(OBJETIVO 1): Resume en forma de lista el párrafo del texto sobre Cortés que empieza con «Entonces hicieron ceremoniosamente», conservando sus datos principales.
(OBJETIVO 2): Prosigue el texto sobre Cortés a partir de su última oración.

(TEXTO DEL DOCUMENTO):
========================================
Esta audaz combinación vino a ser un burlesco círculo vicioso, puesto que Cortés fue elegido por las autoridades que él mismo había nombrado; pero las personas interesadas no vieron nada anómalo en el hecho de que un organismo cívico, cualquiera que fuese su formación, asumiera una amplia autoridad; y el municipio de la ciudad de Villa Rica de Veracruz contó estos trámites legales en un despacho[1] enviado al rey por medio de dos procuradores, representantes de la ciudad recién fundada. Cortés legalizó en esta forma su situación, que ahora no dependía ya de Velázquez, sino sólo de la corona. Demostró tener singulares dotes para el caudillaje persuadiendo a todos sus hombres para que renunciaran al botín con objeto de mandarle así al rey un argumento convincente en apoyo de sus pretensiones.
Entonces hicieron ceremoniosamente el trazado del plan rectangular de la ciudad, con su plaza central. Colocaron en la plaza el rollo que simbolizaba la justicia y, más allá, una horca. Se marcaron solares para la iglesia, el cabildo y la cárcel. Cortés fue el primero en acarrear piedra para los muros y en cavar los cimientos. Pero el trabajo estuvo a cargo de los labradores indios de la vecindad.
Mientras tanto, las relaciones con los indígenas costaneros eran amistosas; y del «gran Moctezuma» (como siempre le llama Díaz) vinieron mensajeros que incensaron a los extranjeros con incienso de copal y les ofrecieron regalos —paños de algodón, mantos de vistosas plumas tornasoladas, adornos de oro bellamente trabajados, «una rueda de hechura de sol, tan grande como de una carreta, con muchas labores, todo de oro muy fino..., y otra mayor rueda de plata, figurada la luna con muchos resplandores»—. Esta sensacional seguridad de la existencia de tesoros no era precisamente lo más a propósito para que se cumplieran los deseos de Moctezuma, repetidamente expresados en sus mensajes, de que no fueran a Méjico. Las circunstancias favorecieron a los invasores, pues era tradición corriente entre los aztecas que su benéfico dios tutelar Quetzalcóatl, después de enseñar a sus antepasados las artes de la vida, había marchado al Oriente, prometiendo regresar algún día. A este dios lo representaban como un hombre alto y barbado de hermoso cutis; así, cuando —en una época que venía bien con la profecía[2]— llegaron en casas flotantes hombres blancos con barbas, que domaban ciervos gigantes (caballos) y lanzaban el trueno y el rayo, Moctezuma, sacerdote y augur a la vez que rey, temió o casi creyó que el dios, acompañado por otros teules (seres sobrenaturales), había venido a reclamar sus derechos sobre aquellas tierras y que su propio trono estaba en peligro. De aquí su vacilación entre el terror sumiso y la alarma indignada; de aquí las ofrendas propiciatorias y los mensajes urgentes pidiendo que no se dirigieran a Méjico.
========================================
(INFORMACIÓN PROPORCIONADA):

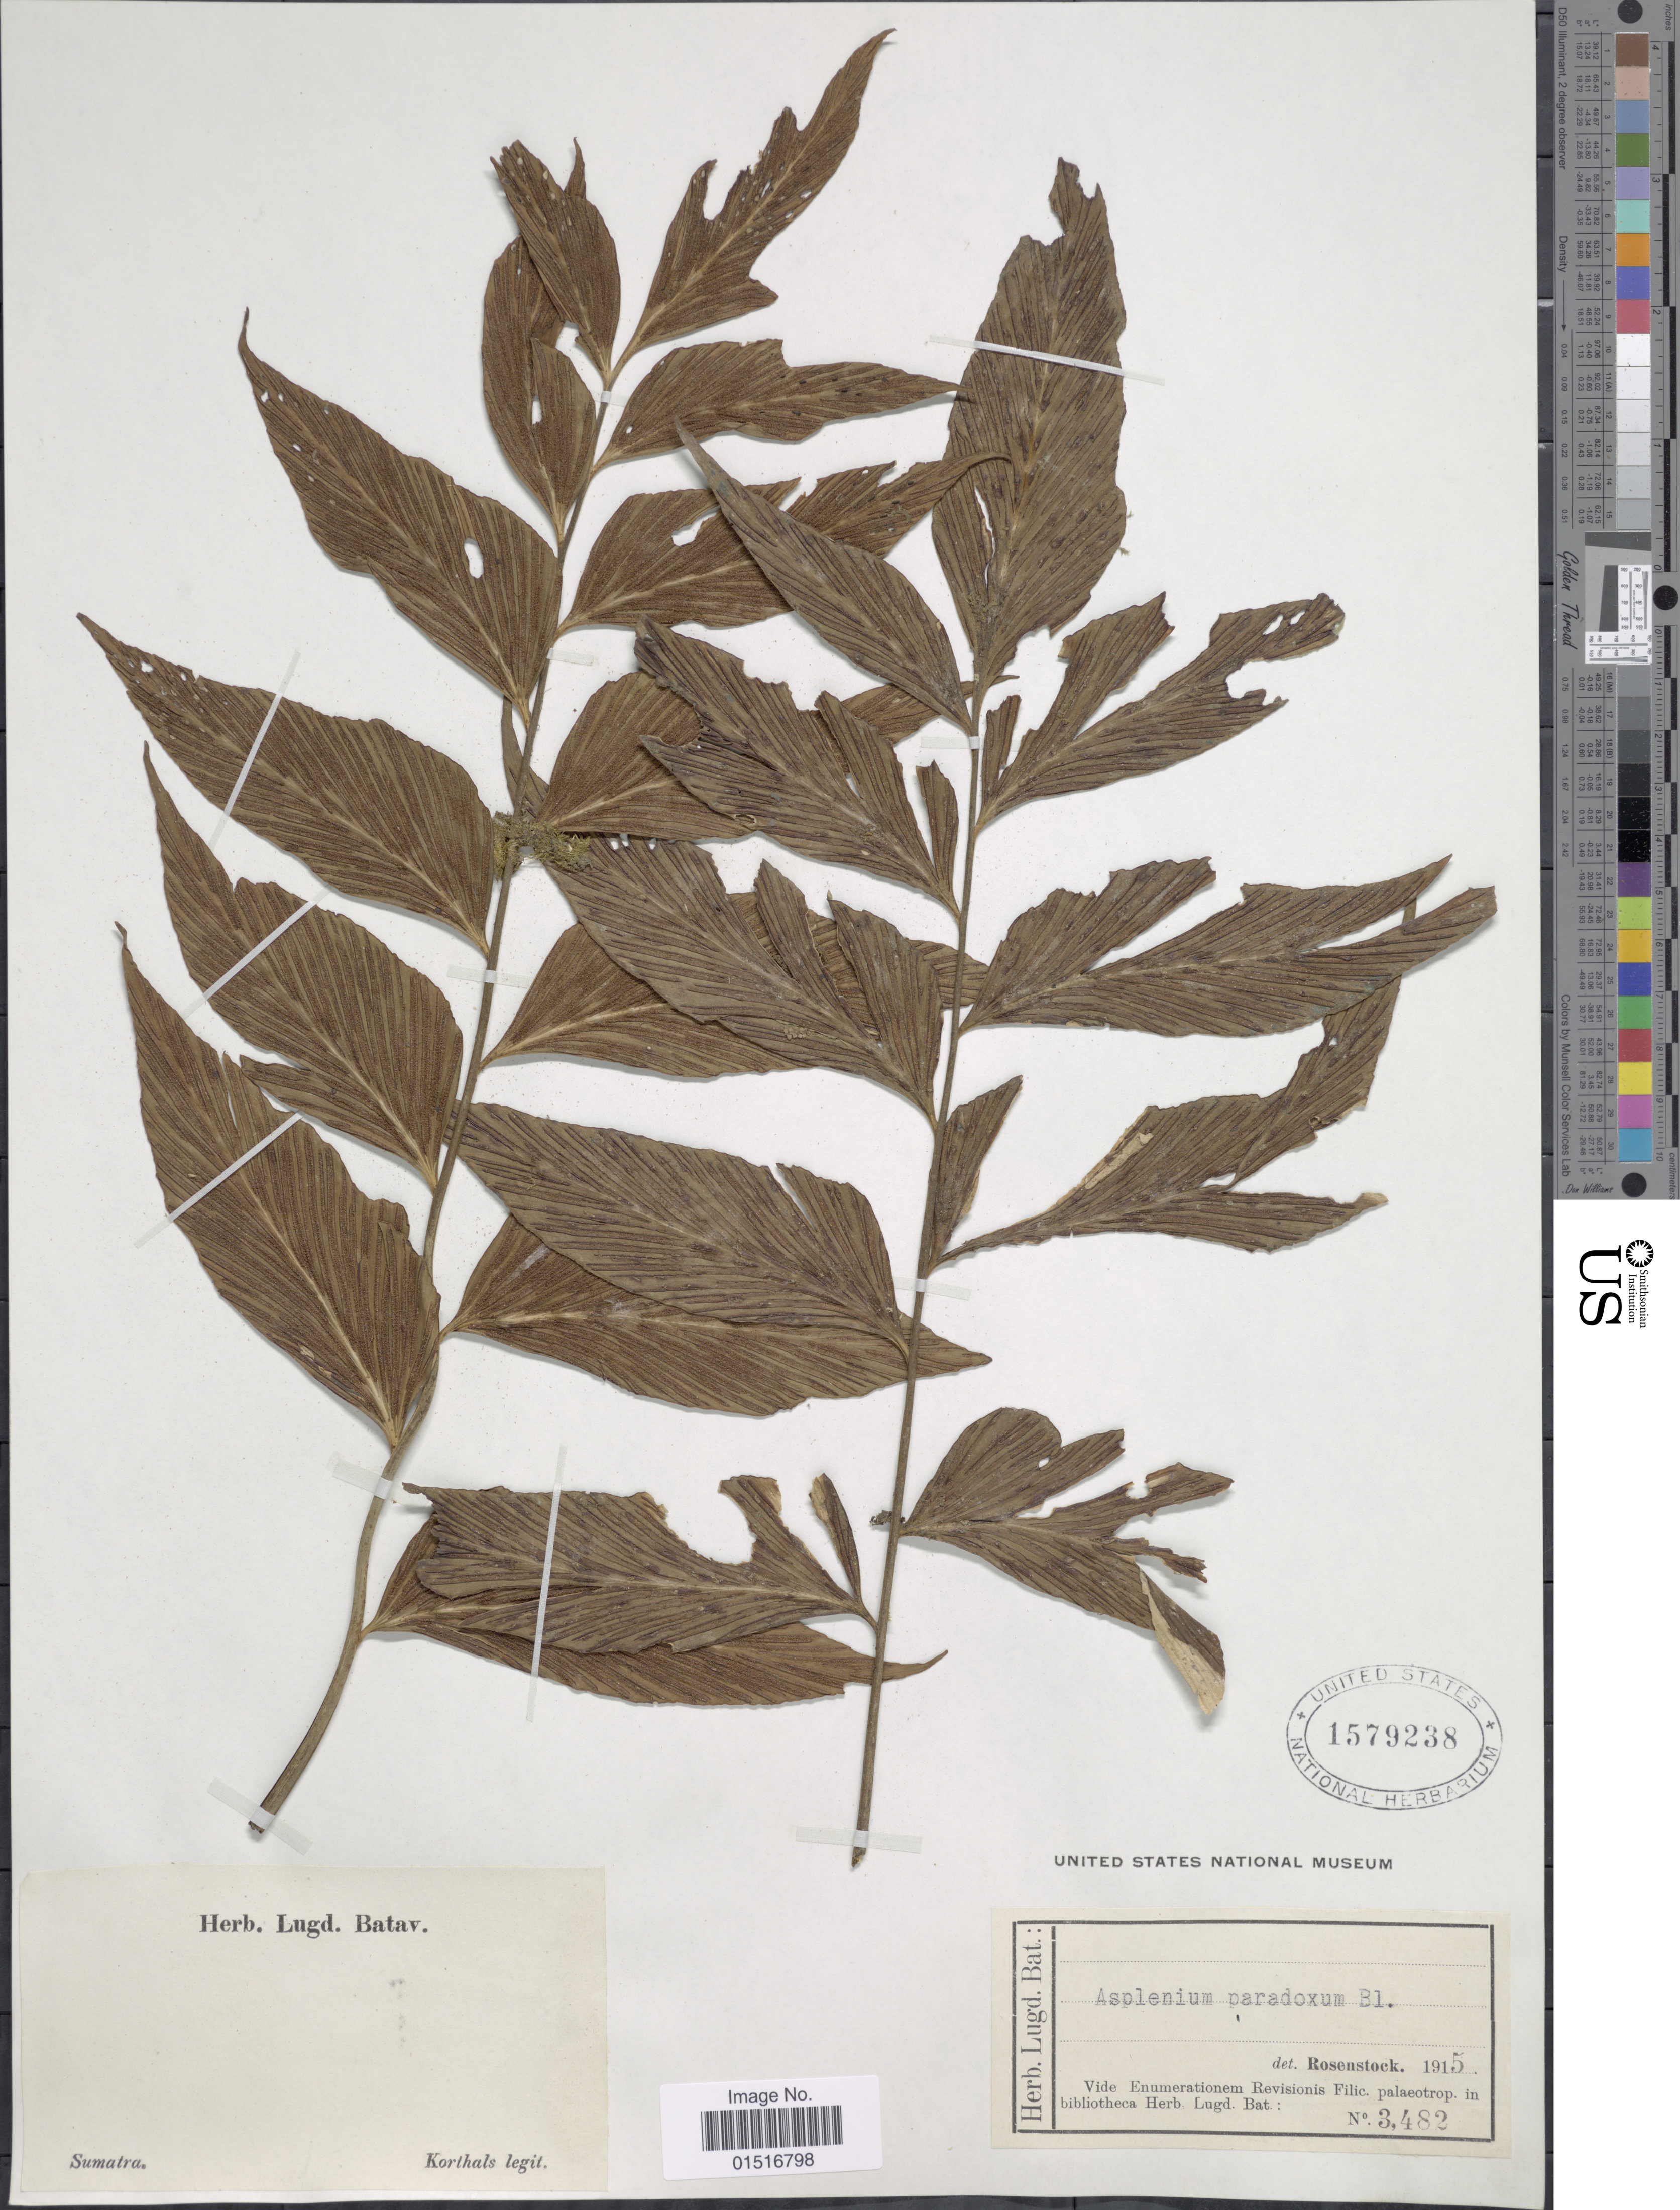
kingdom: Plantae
========================================
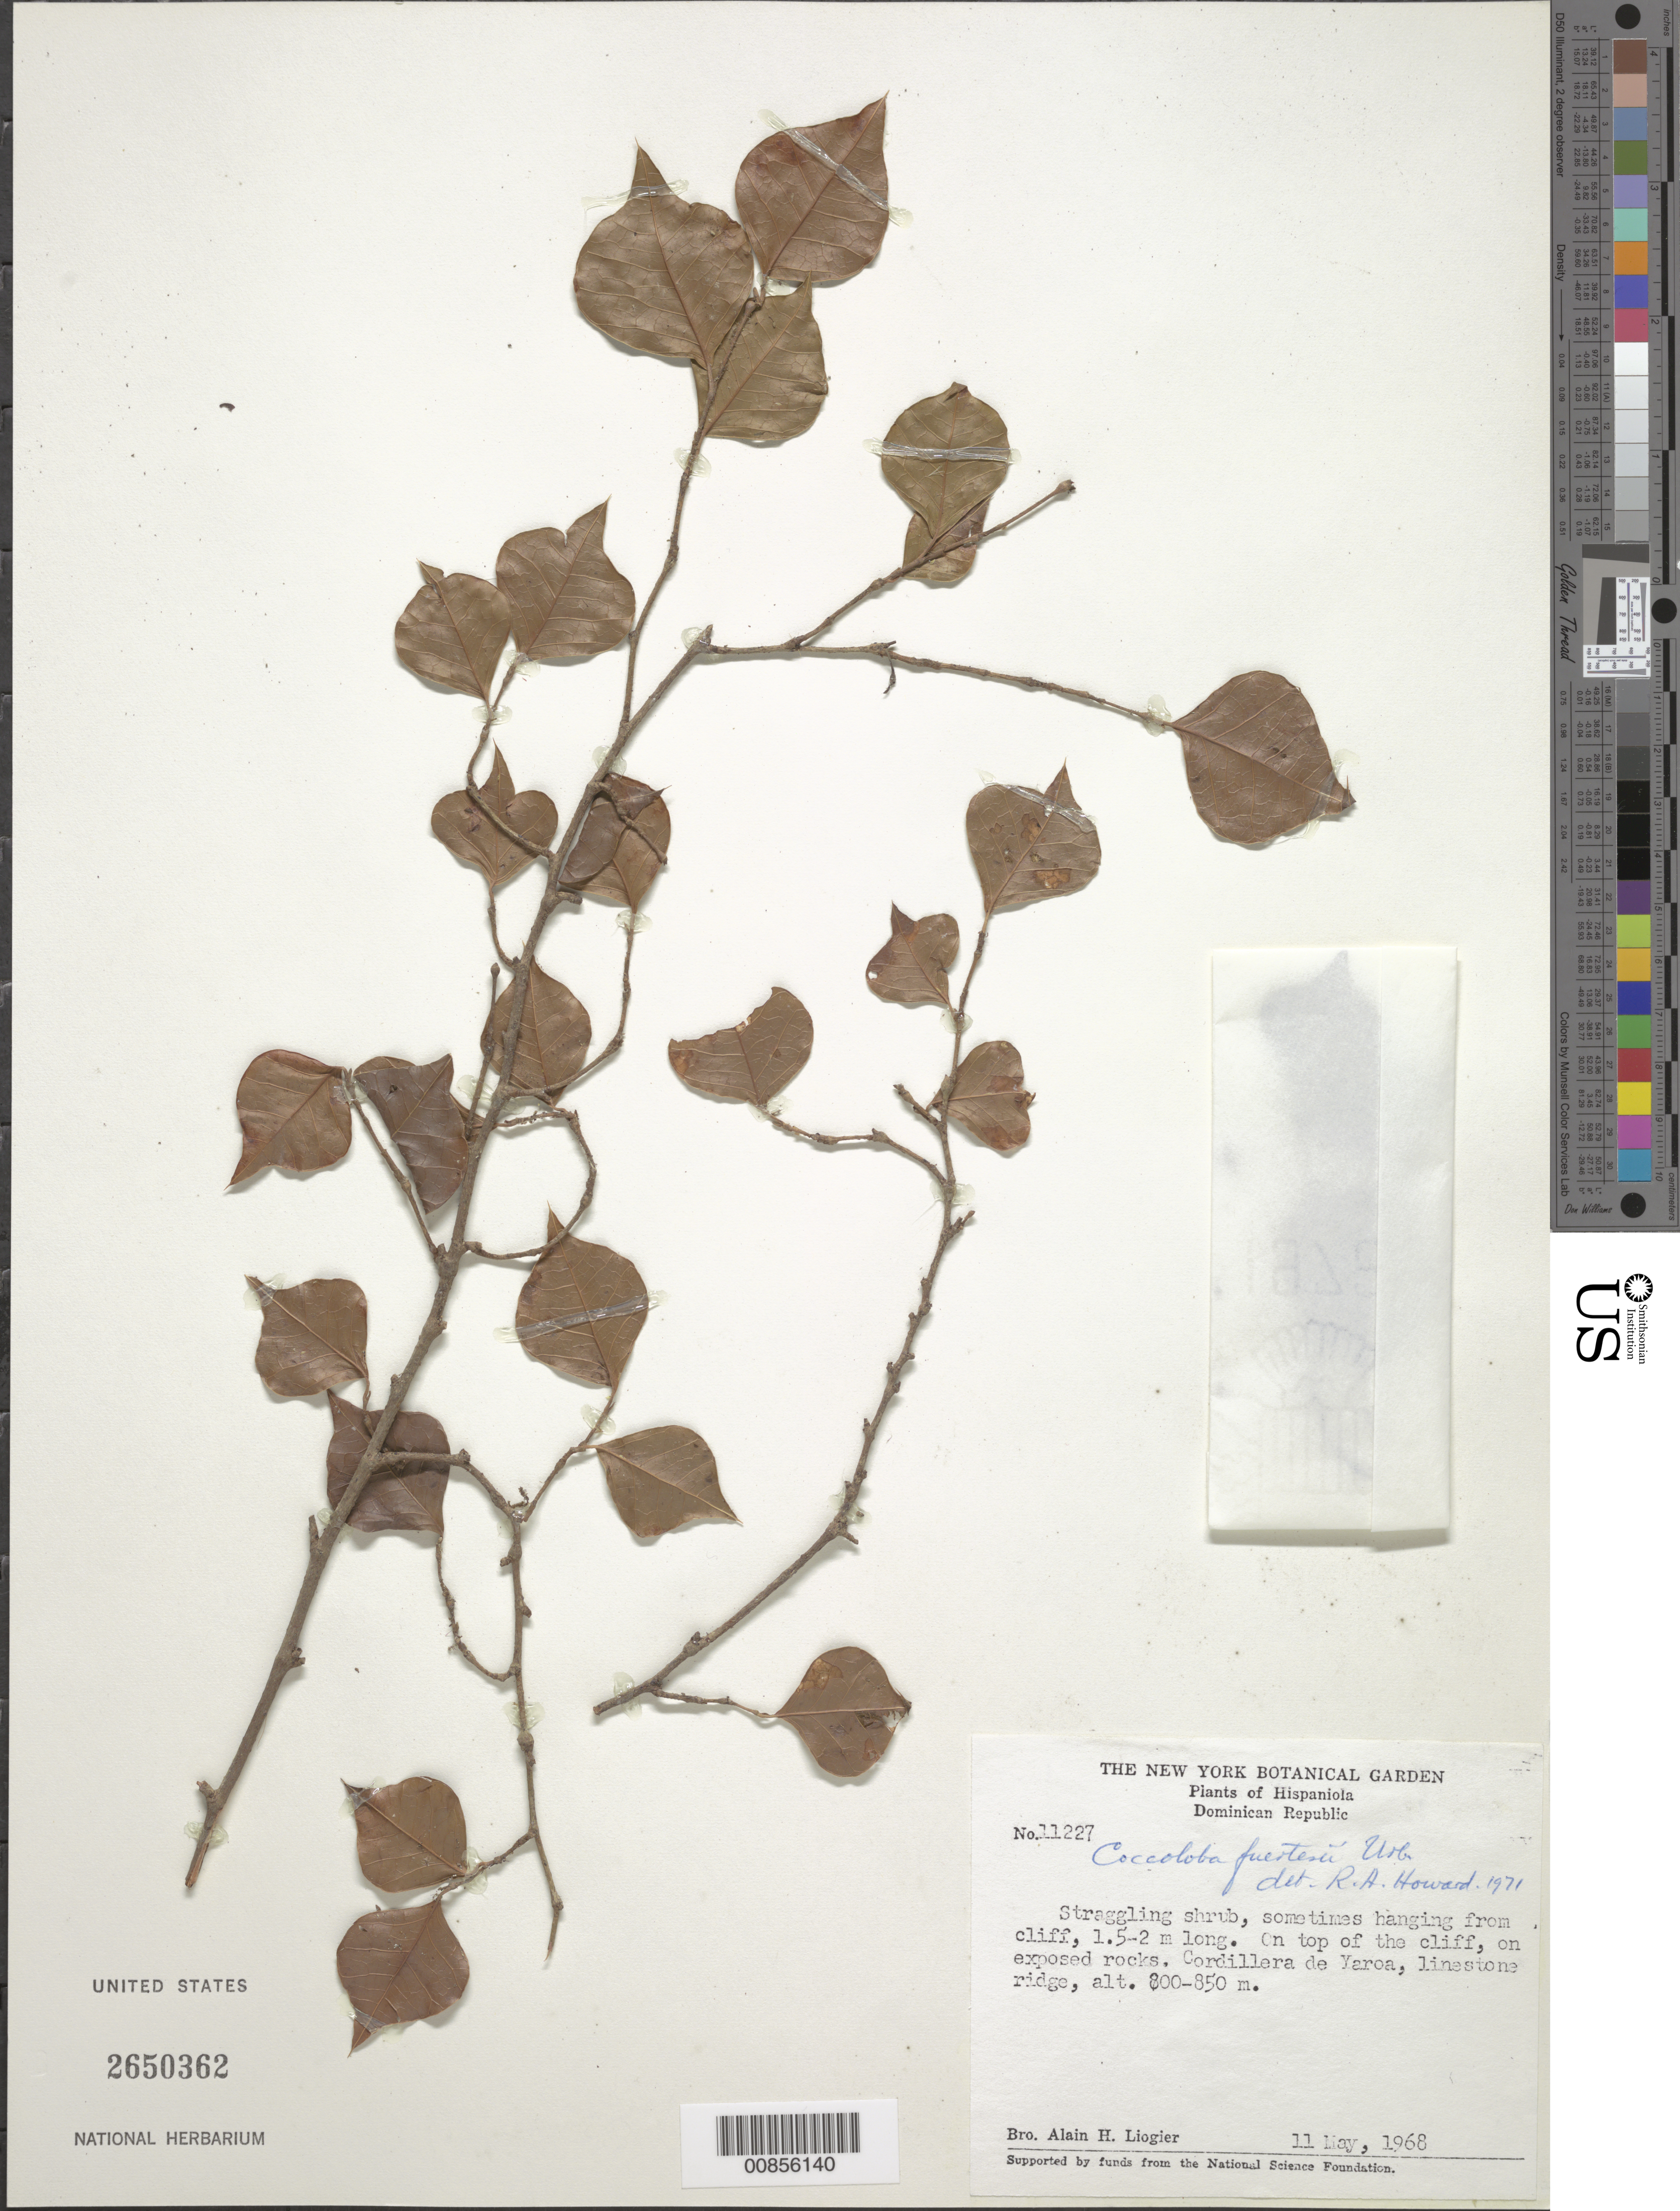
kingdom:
========================================
(RESULTADO ESPERADO 1):
- Se trazó ceremoniosamente el plano rectangular de la ciudad, con una plaza central.
- En la plaza se colocó el rollo que simbolizaba la justicia y, más allá, una horca.
- Se marcaron solares para la iglesia, el cabildo y la cárcel.
- Cortés fue el primero en acarrear piedra para los muros y en cavar los cimientos.
- El trabajo quedó a cargo de los labradores indios de la vecindad.

(RESULTADO ESPERADO 2):
Además, el dominio de los aztecas, los cuales, partiendo del alto valle de Méjico, habían conquistado el territorio hasta ambos océanos, era una tiranía opresora y odiada. Las tribus de las costas caribes sufrían la conquista reciente, y, recordando sus tiempos de libertad, se quejaban de que los recaudadores de Moctezuma se apoderaban de todos sus bienes y se llevaban a sus muchachos y doncellas para sacrificarlos a los dioses aztecas. Y, sin duda, el tributo pagado en especie debía de ser una carga intolerable para un país que no poseía bestias de carga y tiro, en el que la rueda era desconocida hasta que apareció el cañón de Cortés. Así, sólo se cultivaban los huertos a mano, con utensilios de piedra, madera o cobre blando. Las espaldas de los hombres sustituían a las carretas, y los cereales exigidos por Moctezuma habían de traerse a través del calor tropical y el frío de las grandes alturas en un viaje de muchos días.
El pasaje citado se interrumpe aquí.